Since I'm at work, I'm distracted, so I figured it best to post some youtube tunes I've favorited for redundant reasons...and it should go without saying that for this post to work, I have to assume that my numerous readers have never come across these themselves, and if they have, well:

Here's The Who, with a wicked live performance at some circus tent.



I'm so glad Wes used this version of the song in Rushmore since the original recording is lack-luster.


I've linked this video before in an earlier post commemorating Chopin's birthday, but since I feel as though this is the greatest piano performance ever filmed, I see no problem in using it again. "Ladies and gentlemen, Vladimir Horowitz." --Thunderous applause

"When I am on the stage, I’m a king. No one can interfere with me because I have something to do, and it has to be the best which is within me." - Horowitz, not the best of quotes but it'll suffice.



I enjoy Regina Spektor's performance here more so than others because it feels more intimate, and that's all I want to be with Regina.



You've got to hand it to The Avett Brothers for making "timed" and soulful performances look easy.

Sunday, May 30, 2010

Lost


I drove upstate for the weekend to Accord, NY. There it is above, marked by the "A".

I drank beers with the guys. I climbed halfway up a waterfall. I caught bugs in a bug jar and shot a .22 rifle at bottles of Snapple.

It was the first time I had made the trip without referring to a map and I figured it would be just as easy to get back, except it was not. I took one turn that felt unfamiliar and kept going, thinking I could always turn around, that I could stop at some gas station and ask for directions--but the road wound up and down across nameless mountains, with the sun setting behind all those trees. And I was lost and cursing and shouting Avett Brother songs and I remembered something my new boss had told me, since he shares his favorite literary lines with me every time we converse; something about how we always come back, that growing up is a continual regression, that we seek what we had in childhood the further away we get from it.

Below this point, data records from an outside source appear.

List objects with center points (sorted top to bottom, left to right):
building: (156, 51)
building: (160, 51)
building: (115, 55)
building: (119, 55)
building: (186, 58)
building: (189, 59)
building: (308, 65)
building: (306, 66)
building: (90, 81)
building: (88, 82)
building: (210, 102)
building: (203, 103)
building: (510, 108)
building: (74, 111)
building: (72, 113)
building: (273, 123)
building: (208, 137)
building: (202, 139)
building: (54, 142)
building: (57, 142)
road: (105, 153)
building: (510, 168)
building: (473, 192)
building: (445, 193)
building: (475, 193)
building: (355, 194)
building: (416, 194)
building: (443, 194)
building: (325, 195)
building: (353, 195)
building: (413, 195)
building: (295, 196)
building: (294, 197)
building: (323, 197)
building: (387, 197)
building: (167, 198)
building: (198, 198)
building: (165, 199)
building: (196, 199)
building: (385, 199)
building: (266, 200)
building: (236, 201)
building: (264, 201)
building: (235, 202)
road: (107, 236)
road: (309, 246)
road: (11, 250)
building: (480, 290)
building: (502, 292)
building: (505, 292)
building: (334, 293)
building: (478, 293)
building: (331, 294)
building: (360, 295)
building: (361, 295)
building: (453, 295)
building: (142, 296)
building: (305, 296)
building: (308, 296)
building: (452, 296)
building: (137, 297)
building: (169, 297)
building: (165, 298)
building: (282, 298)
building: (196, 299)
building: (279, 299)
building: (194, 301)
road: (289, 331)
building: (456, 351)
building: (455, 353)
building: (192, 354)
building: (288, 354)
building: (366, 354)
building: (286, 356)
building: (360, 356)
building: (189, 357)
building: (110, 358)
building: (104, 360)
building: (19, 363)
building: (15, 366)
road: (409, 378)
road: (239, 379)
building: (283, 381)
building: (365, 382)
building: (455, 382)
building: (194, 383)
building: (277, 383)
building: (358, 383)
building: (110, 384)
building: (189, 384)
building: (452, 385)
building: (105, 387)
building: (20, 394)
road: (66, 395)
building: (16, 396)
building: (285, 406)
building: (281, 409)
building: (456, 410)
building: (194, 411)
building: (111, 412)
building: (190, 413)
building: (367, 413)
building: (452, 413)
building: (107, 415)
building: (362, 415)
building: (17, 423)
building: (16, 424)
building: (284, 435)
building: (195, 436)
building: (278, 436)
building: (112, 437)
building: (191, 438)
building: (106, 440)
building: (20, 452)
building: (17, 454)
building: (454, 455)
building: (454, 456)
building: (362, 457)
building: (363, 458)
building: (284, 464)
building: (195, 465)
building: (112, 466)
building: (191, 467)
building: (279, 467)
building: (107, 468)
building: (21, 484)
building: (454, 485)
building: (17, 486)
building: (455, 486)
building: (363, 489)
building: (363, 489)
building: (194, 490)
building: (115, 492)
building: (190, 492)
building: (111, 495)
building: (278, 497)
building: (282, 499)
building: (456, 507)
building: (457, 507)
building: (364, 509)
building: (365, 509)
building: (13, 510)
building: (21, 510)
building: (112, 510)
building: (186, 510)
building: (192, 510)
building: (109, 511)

Verbatim, that quote is not, but the sentiment rang through my head, and I thought about the weekend of freedom, away from the pizzeria, with good friends in a place where little changes--watching water splash over moss-covered rocks, spilling out from somewhere intangible, coming back all over again. So I turned back on my choice and eventually found the thruway, the wide moon resting on the night.

Still without my own computer, I get to experience moments like: Mom trying to change Sex and the City before a sex scene, making a funny face while Miranda gets her sultry on.